== Task instructions ==
Write out the part of the Japanese climbing fern text starting with "Distribution in Florida: reported" and going on through "and Central peninsula.".

[Selected text — start]

Japanese climbing fern
Native to: Eastern Asia, temperate to tropical
An adventive species that was introduced to Florida as an ornamental plant in the 1930s. It has spread across the SE US from Texas to the Carolinas. It continues to expand its established range and climate models demonstrate that 39% of the US provides suitable conditions.
Habit: perennial vine-type fern, reaching up to 90 feet in length.
Description: The rachis is slender, winding and twining. The sterile pinnae (major segments of the leaf blade) are opposite or alternate on the rachis, triangular in shape, bipinnately compound, superficially resembling miniature fronds of bracken fern (Pteridium). The pinnules (divisions of the pinnae) are pinnate or pinnatifid, with a long and slender terminal lobe. The fertile pinnae are borne on the same fronds as the sterile ones, but they are much lacier in appearance due to the slender, fingerlike lobes of the pinnules. These bear sporangia (spore producing structures) in double rows under the margins.
Distribution in Florida: reported from all counties in Florida except Monroe with densest infestations occurring in the panhandle through North and Central peninsula.

[Selected text — finish]
[Material supplied — start]

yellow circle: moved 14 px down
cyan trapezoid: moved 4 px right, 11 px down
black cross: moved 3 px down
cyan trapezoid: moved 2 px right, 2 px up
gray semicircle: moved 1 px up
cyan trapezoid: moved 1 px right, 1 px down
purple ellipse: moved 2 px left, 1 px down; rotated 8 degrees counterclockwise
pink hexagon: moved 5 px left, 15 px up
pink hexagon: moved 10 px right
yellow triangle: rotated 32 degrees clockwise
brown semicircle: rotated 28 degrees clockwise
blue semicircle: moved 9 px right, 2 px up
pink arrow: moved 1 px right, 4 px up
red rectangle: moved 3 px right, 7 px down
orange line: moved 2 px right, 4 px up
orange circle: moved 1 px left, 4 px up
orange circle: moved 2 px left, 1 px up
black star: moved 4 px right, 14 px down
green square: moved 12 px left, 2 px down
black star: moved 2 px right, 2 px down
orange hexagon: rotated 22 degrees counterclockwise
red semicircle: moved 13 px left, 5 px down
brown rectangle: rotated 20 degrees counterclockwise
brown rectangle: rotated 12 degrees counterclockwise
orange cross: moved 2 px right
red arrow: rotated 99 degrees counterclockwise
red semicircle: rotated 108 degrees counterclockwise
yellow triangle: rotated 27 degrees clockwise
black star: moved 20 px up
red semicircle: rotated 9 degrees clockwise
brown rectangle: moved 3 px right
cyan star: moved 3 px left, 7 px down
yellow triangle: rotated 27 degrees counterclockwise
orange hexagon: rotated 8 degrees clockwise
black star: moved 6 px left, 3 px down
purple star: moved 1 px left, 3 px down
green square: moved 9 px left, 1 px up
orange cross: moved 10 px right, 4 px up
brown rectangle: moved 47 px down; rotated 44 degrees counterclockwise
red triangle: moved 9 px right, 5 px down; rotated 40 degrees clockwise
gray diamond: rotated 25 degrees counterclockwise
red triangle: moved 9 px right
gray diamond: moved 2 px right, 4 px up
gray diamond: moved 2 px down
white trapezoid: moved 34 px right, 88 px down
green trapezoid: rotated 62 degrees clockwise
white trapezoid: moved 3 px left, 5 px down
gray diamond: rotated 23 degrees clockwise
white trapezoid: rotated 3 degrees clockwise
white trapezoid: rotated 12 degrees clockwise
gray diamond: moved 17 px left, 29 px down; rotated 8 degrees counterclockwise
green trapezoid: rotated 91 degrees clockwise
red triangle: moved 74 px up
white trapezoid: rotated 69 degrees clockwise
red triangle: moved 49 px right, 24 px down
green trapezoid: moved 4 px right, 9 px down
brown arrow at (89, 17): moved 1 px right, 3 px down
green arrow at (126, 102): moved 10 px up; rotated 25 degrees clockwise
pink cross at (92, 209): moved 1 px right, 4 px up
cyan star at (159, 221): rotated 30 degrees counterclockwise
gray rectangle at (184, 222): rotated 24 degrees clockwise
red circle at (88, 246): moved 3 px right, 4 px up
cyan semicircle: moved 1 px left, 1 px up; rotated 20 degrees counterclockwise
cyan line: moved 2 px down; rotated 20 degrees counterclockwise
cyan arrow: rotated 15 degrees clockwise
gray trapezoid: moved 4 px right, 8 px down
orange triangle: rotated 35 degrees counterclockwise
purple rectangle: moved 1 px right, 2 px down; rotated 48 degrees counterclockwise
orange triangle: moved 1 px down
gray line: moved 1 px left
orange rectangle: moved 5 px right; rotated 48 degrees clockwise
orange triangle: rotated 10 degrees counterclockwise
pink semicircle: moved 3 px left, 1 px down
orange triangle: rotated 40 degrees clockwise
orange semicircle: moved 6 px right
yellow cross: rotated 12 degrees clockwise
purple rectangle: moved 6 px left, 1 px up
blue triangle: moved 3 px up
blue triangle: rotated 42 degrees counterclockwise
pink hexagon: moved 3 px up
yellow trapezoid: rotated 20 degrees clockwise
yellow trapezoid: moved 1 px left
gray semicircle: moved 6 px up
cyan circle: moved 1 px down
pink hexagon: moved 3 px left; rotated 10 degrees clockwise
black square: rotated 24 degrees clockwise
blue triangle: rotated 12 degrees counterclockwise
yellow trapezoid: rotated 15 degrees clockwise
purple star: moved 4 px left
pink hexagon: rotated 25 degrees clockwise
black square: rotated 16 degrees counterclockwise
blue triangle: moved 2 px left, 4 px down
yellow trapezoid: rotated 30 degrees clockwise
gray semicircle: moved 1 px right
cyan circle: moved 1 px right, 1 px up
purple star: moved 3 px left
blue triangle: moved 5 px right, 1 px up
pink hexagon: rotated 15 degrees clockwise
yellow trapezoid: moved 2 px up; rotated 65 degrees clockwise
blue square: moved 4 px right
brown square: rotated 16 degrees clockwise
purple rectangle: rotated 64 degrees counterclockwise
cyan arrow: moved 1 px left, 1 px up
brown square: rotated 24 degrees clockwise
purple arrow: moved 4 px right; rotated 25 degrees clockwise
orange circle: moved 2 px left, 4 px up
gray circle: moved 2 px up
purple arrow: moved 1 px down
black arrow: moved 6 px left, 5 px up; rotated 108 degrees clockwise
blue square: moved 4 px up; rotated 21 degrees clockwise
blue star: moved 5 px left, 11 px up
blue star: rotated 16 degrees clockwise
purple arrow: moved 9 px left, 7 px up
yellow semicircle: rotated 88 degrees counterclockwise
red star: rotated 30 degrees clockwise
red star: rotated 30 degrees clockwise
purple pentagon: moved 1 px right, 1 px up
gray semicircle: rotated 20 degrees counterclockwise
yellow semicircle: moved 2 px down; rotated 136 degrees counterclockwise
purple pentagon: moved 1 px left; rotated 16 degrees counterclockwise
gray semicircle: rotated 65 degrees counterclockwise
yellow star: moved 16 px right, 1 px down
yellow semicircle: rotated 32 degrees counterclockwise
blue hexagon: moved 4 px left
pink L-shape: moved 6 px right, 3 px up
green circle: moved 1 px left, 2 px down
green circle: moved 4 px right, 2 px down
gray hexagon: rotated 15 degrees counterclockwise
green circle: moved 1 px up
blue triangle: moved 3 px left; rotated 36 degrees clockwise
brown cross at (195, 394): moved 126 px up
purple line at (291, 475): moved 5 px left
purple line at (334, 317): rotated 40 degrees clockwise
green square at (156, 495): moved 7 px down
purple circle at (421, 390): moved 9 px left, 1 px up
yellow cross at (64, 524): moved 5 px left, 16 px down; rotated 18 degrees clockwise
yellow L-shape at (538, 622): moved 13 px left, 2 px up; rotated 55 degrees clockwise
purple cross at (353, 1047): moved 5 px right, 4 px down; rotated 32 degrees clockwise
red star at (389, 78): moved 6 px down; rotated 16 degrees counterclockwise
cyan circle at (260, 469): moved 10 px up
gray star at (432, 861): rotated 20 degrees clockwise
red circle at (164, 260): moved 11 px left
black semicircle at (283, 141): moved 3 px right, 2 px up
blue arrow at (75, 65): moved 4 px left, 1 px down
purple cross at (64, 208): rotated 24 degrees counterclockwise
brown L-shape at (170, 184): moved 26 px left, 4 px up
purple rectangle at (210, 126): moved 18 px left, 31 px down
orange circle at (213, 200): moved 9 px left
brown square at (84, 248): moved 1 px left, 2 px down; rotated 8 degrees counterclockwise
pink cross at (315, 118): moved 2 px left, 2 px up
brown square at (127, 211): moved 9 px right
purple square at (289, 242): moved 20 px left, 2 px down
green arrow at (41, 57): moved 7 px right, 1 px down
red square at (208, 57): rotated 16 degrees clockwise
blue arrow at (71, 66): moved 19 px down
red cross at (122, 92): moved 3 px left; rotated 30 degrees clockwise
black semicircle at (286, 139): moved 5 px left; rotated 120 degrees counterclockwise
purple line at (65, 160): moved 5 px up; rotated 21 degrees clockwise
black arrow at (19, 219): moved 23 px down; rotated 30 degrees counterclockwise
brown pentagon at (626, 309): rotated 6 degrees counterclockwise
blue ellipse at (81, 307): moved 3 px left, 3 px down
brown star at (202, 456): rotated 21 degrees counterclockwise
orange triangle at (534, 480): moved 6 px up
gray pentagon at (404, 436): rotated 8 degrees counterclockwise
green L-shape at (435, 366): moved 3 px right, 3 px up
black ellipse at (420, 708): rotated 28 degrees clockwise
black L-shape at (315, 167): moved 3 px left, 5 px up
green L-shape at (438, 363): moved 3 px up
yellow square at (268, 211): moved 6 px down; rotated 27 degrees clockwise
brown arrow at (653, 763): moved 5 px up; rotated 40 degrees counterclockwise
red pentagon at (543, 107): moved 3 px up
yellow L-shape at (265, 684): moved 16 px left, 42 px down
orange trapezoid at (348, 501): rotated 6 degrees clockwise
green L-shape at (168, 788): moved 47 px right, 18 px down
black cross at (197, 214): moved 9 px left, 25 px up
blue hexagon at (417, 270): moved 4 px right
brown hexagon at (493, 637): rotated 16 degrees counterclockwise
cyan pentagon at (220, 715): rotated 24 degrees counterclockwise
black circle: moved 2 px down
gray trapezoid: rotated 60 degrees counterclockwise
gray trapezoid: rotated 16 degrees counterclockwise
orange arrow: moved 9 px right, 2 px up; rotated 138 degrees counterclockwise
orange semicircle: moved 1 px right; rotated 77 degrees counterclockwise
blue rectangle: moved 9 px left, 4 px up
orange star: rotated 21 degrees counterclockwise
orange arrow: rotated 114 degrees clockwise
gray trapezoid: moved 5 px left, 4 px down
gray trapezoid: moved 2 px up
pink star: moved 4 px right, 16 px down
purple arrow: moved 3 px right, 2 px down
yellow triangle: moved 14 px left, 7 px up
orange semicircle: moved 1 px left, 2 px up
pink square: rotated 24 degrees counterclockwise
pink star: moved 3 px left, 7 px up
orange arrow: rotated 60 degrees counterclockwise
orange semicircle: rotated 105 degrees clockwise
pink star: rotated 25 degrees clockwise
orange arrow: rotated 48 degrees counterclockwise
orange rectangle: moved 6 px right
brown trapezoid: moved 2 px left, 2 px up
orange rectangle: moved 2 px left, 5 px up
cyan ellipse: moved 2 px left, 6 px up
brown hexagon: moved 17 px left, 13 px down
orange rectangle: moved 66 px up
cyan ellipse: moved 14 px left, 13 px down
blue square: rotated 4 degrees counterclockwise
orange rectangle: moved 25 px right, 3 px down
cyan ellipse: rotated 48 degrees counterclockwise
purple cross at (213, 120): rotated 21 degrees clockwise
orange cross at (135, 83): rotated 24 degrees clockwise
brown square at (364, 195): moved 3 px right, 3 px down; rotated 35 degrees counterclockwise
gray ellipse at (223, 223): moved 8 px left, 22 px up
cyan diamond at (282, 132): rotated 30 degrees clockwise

[Material supplied — finish]

== Exercise solution ==
Distribution in Florida: reported from all counties in Florida except Monroe with densest infestations occurring in the panhandle through North and Central peninsula.